Al Cuor Non Si Comanda

Cosa ci fa Jack Wilshere a Como?
Vedere Super Jack allenarsi in serie B, senza la minima possibilità di scendere in campo, fa male.

Ovvio quindi che a Mikel Arteta sia stato chiesto come mai il centrocampista è in Italia, invece di essere a London Colney come successo a tanti altri ex-giocatori dell’Arsenal rimasti senza squadra. Era tradizione infatti vedere Robert Pirès, Mathieu Flamini e tanti altri allenarsi sotto l’occhio paterno di Arsène Wenger e mantenersi nella miglior forma fisica possibile, in attesa di una chiamata.

Il manager spagnolo ha risposto che “le porte saranno sempre aperte” per l’ex compagno di squadra ma non è dato sapere quanto fossero parole di circostanza e non un vero e proprio invito a tornare a casa.

La speranza è di vedere di nuovo Jack Wilshere allenarsi con la squadra e aiutarlo a rimettere in sesto una carriera che sarebbe dovuta essere ben diversa e che lo sarebbe stata, se non fosse per qualche infortunio di troppo e comportamenti non proprio esemplari. Se poi pensiamo alla pochezza del nostro centrocampo oggi, sia in termini di qualità che di carisma, sapere che un prodotto del nostro vivaio, non ancora 29enne, si ritrova ad allenarsi con un Club di Serie B italiana mi spezza il cuore.

Riportiamo a casa Super Jack?

Non fosse che per l’aspetto romantico dell’operazione, firmerei subito per il ritorno di Jack Wilshere.
Un giocatore come lui, che ha avuto un’influenza talmente forte su quella generazione di giovani promesse che oggi scende in campo ogni settimana, non può che fare bene in uno spogliatoio che sta perdendo i valori storici del Club e i legami con l’area di Islington.

A livello tecnico resta il giocatore sublime di sempre, tuttavia a livello fisico non credo abbia più l’atletismo necessario per sopportare i ritmi frenetici della Premier League, né per giocare ogni settimana ma che importa? Jack Wilshere non torna per essere quello di dieci anni fa, la pièce maîtresse della squadra, la pietra angolare del presente e del futuro della squadra. Jack Wilshere torna per dare una mano, tappare qualche buco, mettersi a disposizione qualora ce ne fosse bisogno.

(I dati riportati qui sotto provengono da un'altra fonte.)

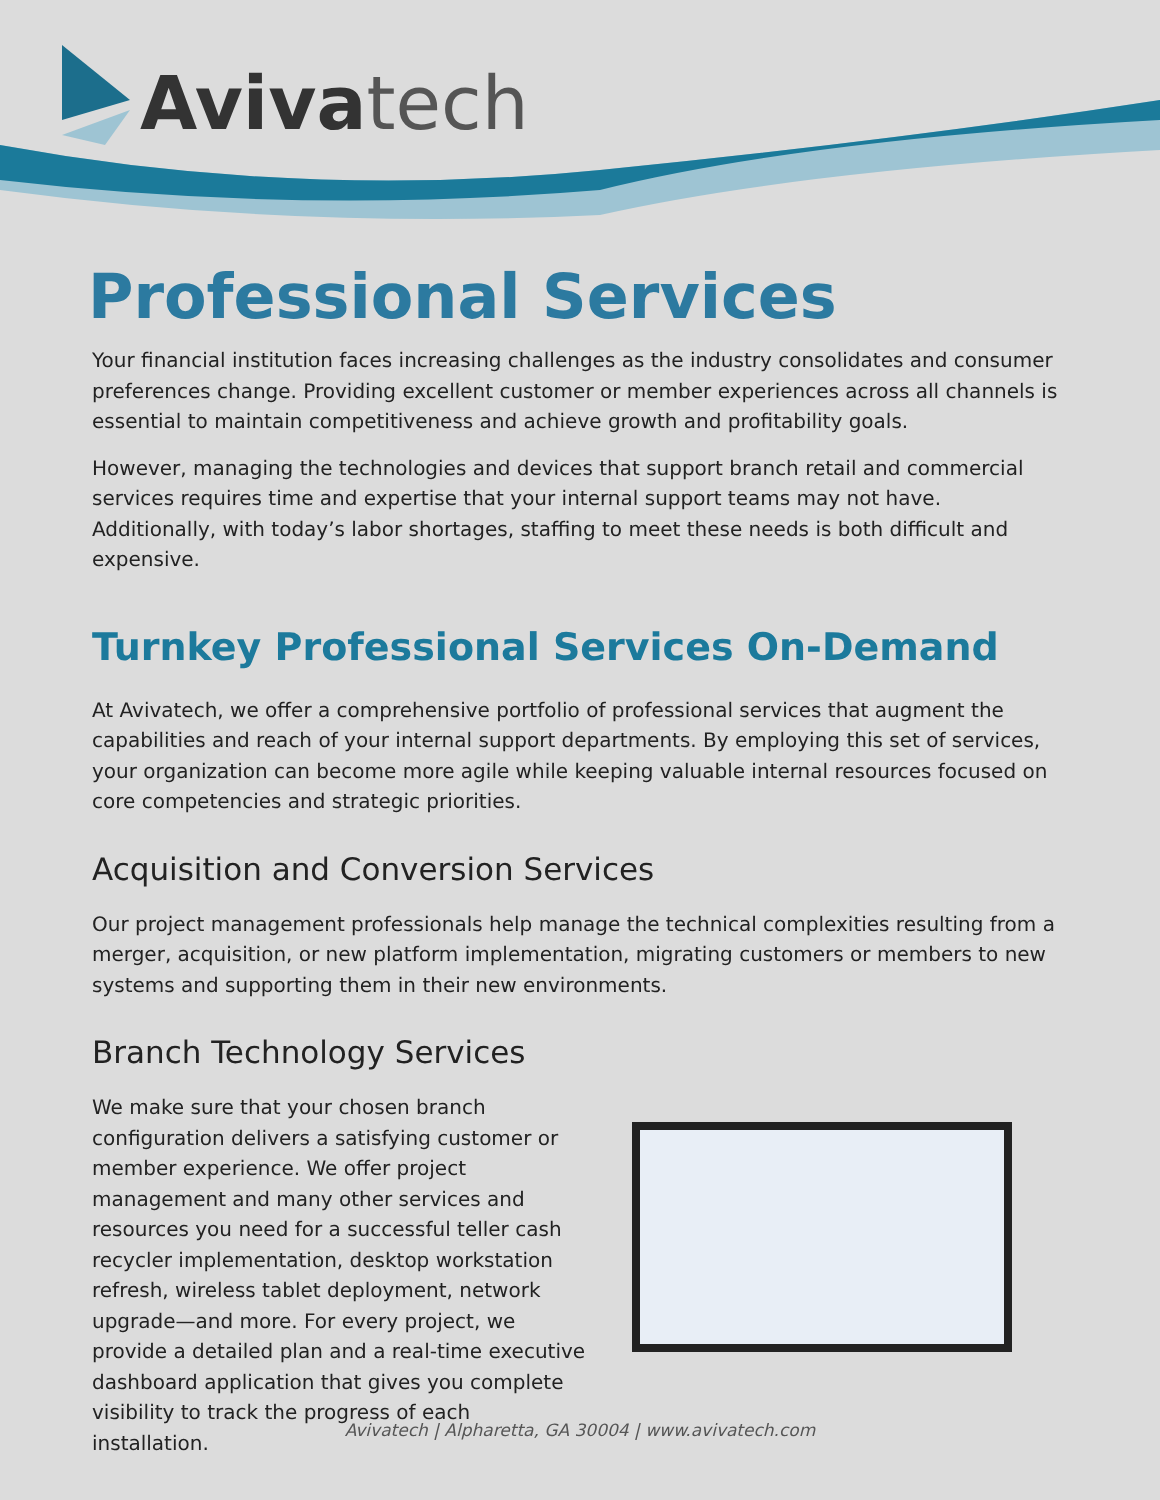Avivatech
Professional Services
Your financial institution faces increasing challenges as the industry consolidates and consumer preferences change. Providing excellent customer or member experiences across all channels is essential to maintain competitiveness and achieve growth and profitability goals.
However, managing the technologies and devices that support branch retail and commercial services requires time and expertise that your internal support teams may not have. Additionally, with today’s labor shortages, staffing to meet these needs is both difficult and expensive.
Turnkey Professional Services On-Demand
At Avivatech, we offer a comprehensive portfolio of professional services that augment the capabilities and reach of your internal support departments. By employing this set of services, your organization can become more agile while keeping valuable internal resources focused on core competencies and strategic priorities.
Acquisition and Conversion Services
Our project management professionals help manage the technical complexities resulting from a merger, acquisition, or new platform implementation, migrating customers or members to new systems and supporting them in their new environments.
Branch Technology Services
We make sure that your chosen branch configuration delivers a satisfying customer or member experience. We offer project management and many other services and resources you need for a successful teller cash recycler implementation, desktop workstation refresh, wireless tablet deployment, network upgrade—and more. For every project, we provide a detailed plan and a real-time executive dashboard application that gives you complete visibility to track the progress of each installation.
Avivatech | Alpharetta, GA 30004 | www.avivatech.com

Se pensiamo alla nostra condizione attuale, avere un giocatore in più in mediana non farebbe che alleviare le nostre ansie e garantirebbe una soluzione d’emergenza in qualsiasi momento; a maggior ragione se pensiamo che ad inizio anno sia Thomas Partey che Mohamed Elneny saranno impegnati in coppa d’Africa, il che lascerebbe solo Granit Xhaka, Albert Sambi Lokonga e Ainsley Maitland-Niles (se non verrà ceduto…) come opzioni a centrocampo.

Jack Wilshere sarebbe potuto diventare un grandissimo centrocampista ma non è stato abbastanza professionista e soprattutto non ha saputo intepretare bene la direzione nella quale stava andando il calcio di fine anni 2000, che pure sembrava perfetto per il suo stile di gioco.
In un Europa dominata da Xavi, Iniesta, David Silva e altri nanetti superdotati tecnicamente, lui sarebbe potuto essere la risposta britannica all’invasione spagnola ma ha voluto dimostrare di essere un duro alla Gerrard, un mastino che non toglieva mai la gamba e non mollava mai la presa.

Quando hai il fisico (e i piedi…) di Jack Wilshere non vai a cercare i contrasti, li eviti o addirittura li sorvoli perché sei più forte dei cattivi di turno e soprattutto perché hai tutto da perdere, se decidi di buttarla sull’agonismo. E infatti lui ha perso tutto.

A 28 anni, Jack Wilshere ha ancora tempo per un ultimo ballo e sarebbe bello se il primo passo lo facesse all’Arsenal, a casa sua. Jack Wilshere però deve mettersi in testa che non può più partire a razzo, palla al piede e testa bassa, e pensare di attraversare tutto il campo senza finire spazzato via dall’ennesimo contrasto fuori tempo.

Lasci la pashun ai britannici e faccia correre il pallone, anziché correre verso una giungla di tacchetti alzati.